## [Required work]
Your response should be the lines from the one holding "our FAQs and" to the last line of the data below, copied exactly and with no additions.

--- Data for this task Enclosed Below ---

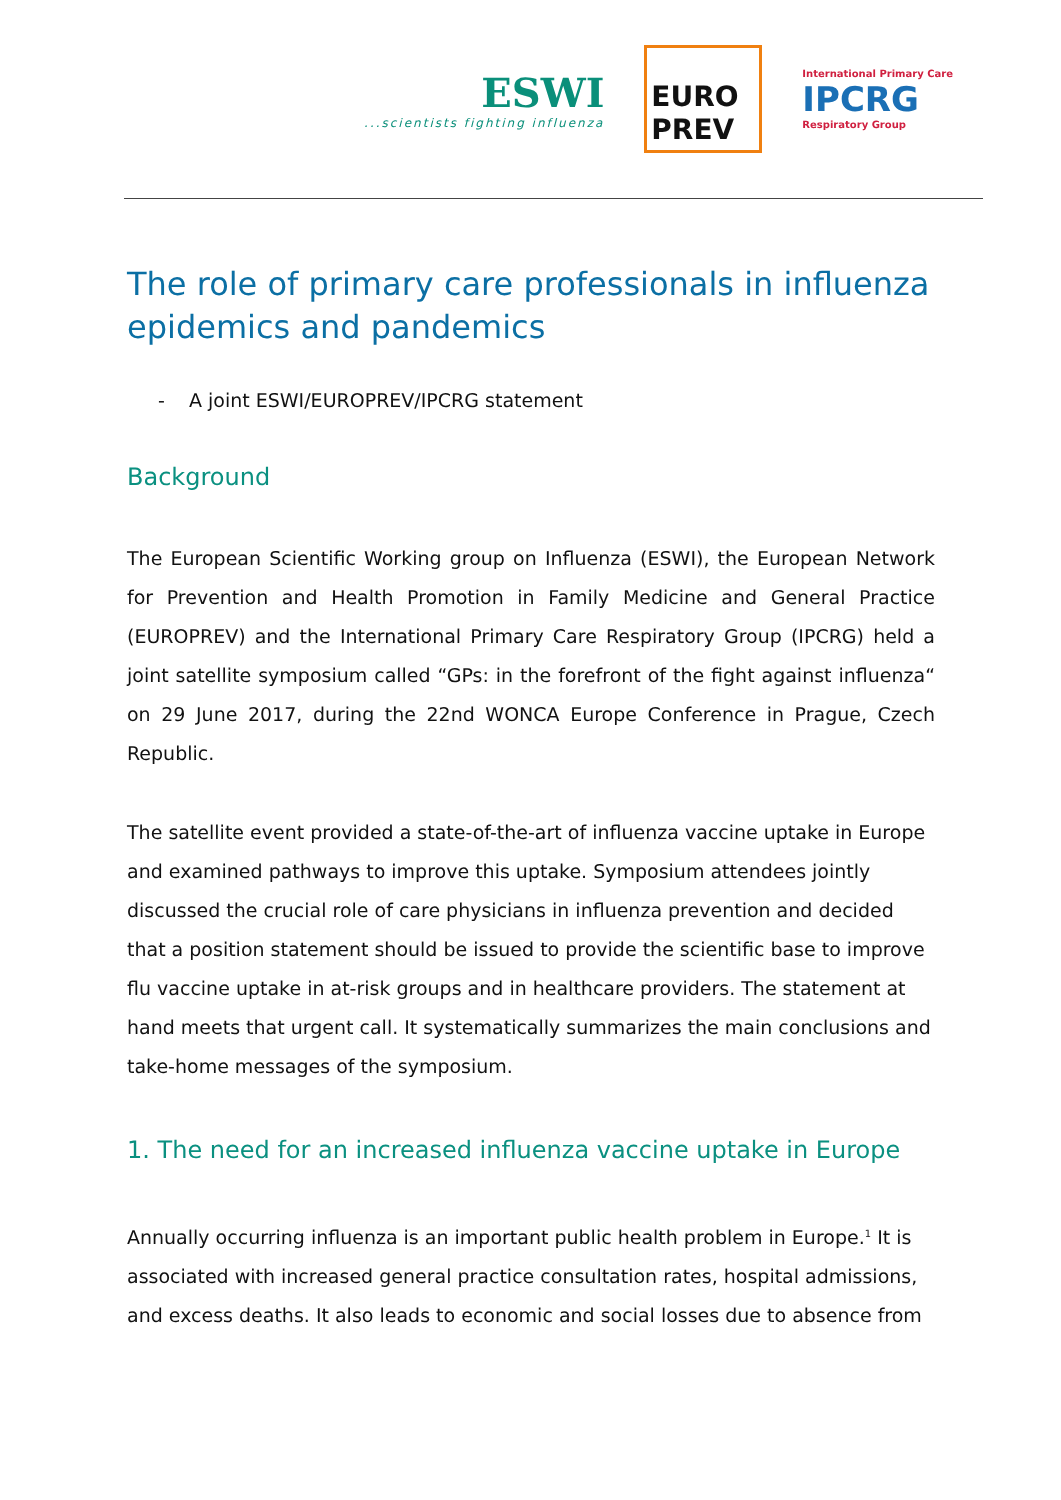ESWI...scientists fighting influenza
EURO PREV
International Primary Care
IPCRG
Respiratory Group
The role of primary care professionals in influenza epidemics and pandemics
- A joint ESWI/EUROPREV/IPCRG statement
Background
The European Scientific Working group on Influenza (ESWI), the European Network for Prevention and Health Promotion in Family Medicine and General Practice (EUROPREV) and the International Primary Care Respiratory Group (IPCRG) held a joint satellite symposium called “GPs: in the forefront of the fight against influenza“ on 29 June 2017, during the 22nd WONCA Europe Conference in Prague, Czech Republic.
The satellite event provided a state-of-the-art of influenza vaccine uptake in Europe and examined pathways to improve this uptake. Symposium attendees jointly discussed the crucial role of care physicians in influenza prevention and decided that a position statement should be issued to provide the scientific base to improve flu vaccine uptake in at-risk groups and in healthcare providers. The statement at hand meets that urgent call. It systematically summarizes the main conclusions and take-home messages of the symposium.
1. The need for an increased influenza vaccine uptake in Europe
Annually occurring influenza is an important public health problem in Europe.<sup>1</sup> It is associated with increased general practice consultation rates, hospital admissions, and excess deaths. It also leads to economic and social losses due to absence from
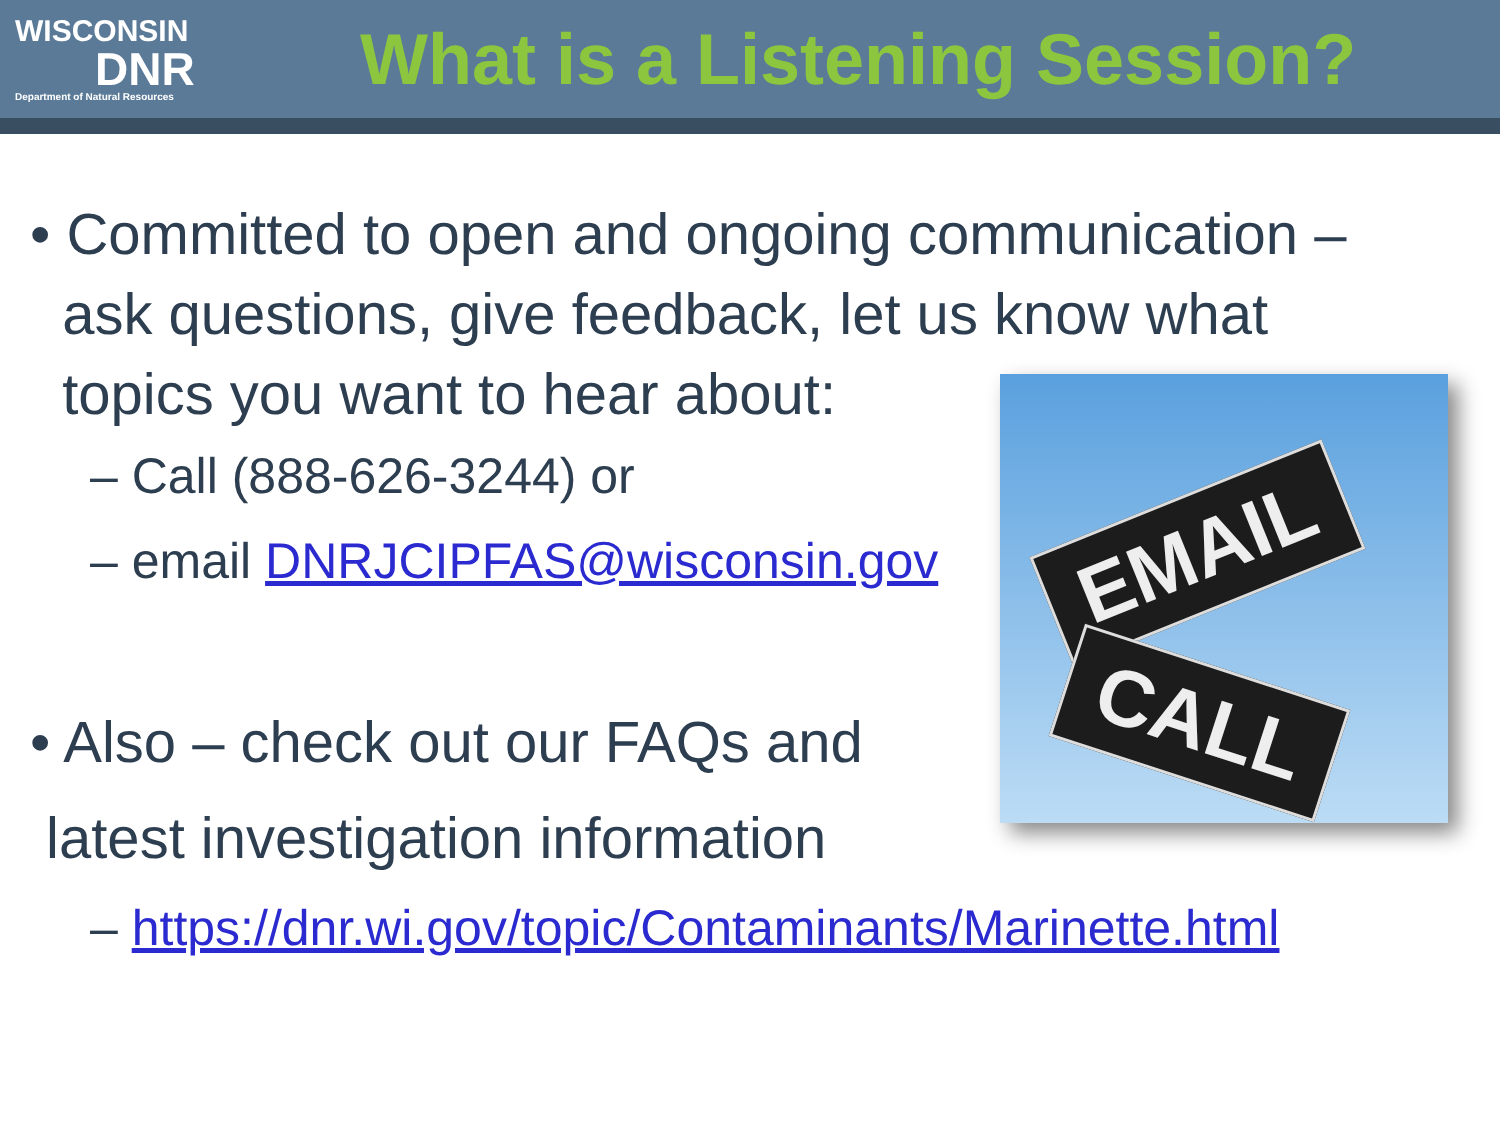WISCONSIN
DNR
Department of Natural Resources
What is a Listening Session?
EMAIL
CALL
• Committed to open and ongoing communication –
ask questions, give feedback, let us know what
topics you want to hear about:
– Call (888-626-3244) or
– email DNRJCIPFAS@wisconsin.gov
• Also – check out our FAQs and
latest investigation information
– https://dnr.wi.gov/topic/Contaminants/Marinette.html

--- End of Enclosed Data for this task ---

## [Output for this task]
• Also – check out our FAQs and
latest investigation information
– https://dnr.wi.gov/topic/Contaminants/Marinette.html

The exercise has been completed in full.